Sputtering and shrieking, she was carried bodily from the balcony. The immensity of the Andiamine Heights swallowed her murderous cries.
The rich colours of sunset had paled into those of dusk. The sun was half down, framed by a cloudy mantle of purple. For several moments Xerius simply stood, breathing deeply, wringing his hands to silence the tremors. His people watched him nervously from the corners of their eyes. The herd.
At last Gaenkelti, whose Norsirai heritage made him more outspoken than was seemly, broke the silence. “God-of-Men, may I speak?”
Xerius waved irritated assent.
“The Empress, God-of-Men . . . What she said—”

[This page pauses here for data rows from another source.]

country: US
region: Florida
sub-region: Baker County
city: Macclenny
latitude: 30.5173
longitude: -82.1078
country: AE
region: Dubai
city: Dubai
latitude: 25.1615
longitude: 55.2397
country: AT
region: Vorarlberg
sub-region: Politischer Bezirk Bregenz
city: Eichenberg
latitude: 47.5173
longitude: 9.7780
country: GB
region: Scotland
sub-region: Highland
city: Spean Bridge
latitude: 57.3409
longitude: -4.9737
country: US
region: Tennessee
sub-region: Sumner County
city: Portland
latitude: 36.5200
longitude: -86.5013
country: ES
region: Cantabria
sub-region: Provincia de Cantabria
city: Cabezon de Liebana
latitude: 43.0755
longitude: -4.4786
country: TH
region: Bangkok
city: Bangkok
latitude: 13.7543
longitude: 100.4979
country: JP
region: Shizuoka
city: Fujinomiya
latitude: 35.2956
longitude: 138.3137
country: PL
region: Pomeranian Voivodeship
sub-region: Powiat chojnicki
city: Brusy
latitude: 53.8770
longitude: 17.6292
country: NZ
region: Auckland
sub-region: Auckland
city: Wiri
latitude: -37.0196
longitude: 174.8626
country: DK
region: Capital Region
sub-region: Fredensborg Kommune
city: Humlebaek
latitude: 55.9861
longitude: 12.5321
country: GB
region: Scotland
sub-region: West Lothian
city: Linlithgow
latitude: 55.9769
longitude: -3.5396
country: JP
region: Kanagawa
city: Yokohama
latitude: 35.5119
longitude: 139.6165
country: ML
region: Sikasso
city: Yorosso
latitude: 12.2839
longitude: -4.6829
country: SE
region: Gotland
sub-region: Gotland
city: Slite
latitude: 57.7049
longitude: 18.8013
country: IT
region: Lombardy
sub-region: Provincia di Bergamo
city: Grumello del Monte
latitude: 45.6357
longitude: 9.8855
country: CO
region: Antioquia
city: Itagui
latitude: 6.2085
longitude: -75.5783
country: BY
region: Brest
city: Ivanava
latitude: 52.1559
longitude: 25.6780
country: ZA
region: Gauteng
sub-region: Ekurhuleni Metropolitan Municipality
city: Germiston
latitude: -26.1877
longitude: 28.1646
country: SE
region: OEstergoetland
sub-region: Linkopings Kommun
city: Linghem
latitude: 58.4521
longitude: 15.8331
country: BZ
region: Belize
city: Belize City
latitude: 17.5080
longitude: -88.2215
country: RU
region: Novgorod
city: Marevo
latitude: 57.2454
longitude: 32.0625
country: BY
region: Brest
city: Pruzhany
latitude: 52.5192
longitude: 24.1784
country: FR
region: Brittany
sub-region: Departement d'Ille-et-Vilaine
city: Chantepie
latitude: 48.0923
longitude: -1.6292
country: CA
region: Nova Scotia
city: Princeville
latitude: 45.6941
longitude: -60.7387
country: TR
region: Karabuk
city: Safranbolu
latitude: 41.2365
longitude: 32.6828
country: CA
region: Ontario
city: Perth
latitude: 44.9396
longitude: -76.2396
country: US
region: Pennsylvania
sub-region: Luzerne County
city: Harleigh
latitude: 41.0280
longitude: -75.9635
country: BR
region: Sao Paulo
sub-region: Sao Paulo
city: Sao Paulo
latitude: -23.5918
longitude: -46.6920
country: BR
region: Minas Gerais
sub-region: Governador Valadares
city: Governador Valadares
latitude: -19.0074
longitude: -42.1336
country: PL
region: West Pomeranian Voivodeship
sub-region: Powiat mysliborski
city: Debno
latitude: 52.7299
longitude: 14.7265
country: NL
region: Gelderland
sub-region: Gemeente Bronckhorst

“Her fears are warranted, Gaenkelti. She simply spoke the truth dwelling in all our hearts.”
“But she threatened to kill you!”
Xerius struck the Captain full on the face. The blond man’s hands balled into fists for a moment, then unclenched. He glared fiercely at Xerius’s feet. “I apologize, God-of-Men. I merely feared for—”
“For nothing,” Xerius said sharply. “The Empress grows old, Gaenkelti. The tides have drawn her out of sight of shore. She’s simply lost her bearings.”
Gaenkelti fell to the ground, placed his lips firmly to Xerius’s right knee. “Enough,” Xerius said, drawing his Captain to his feet. He let his fingertips linger on the gorgeous blue tattoos webbing the man’s forearms. His eyes burned. His head ached. But he felt an extraordinary calm.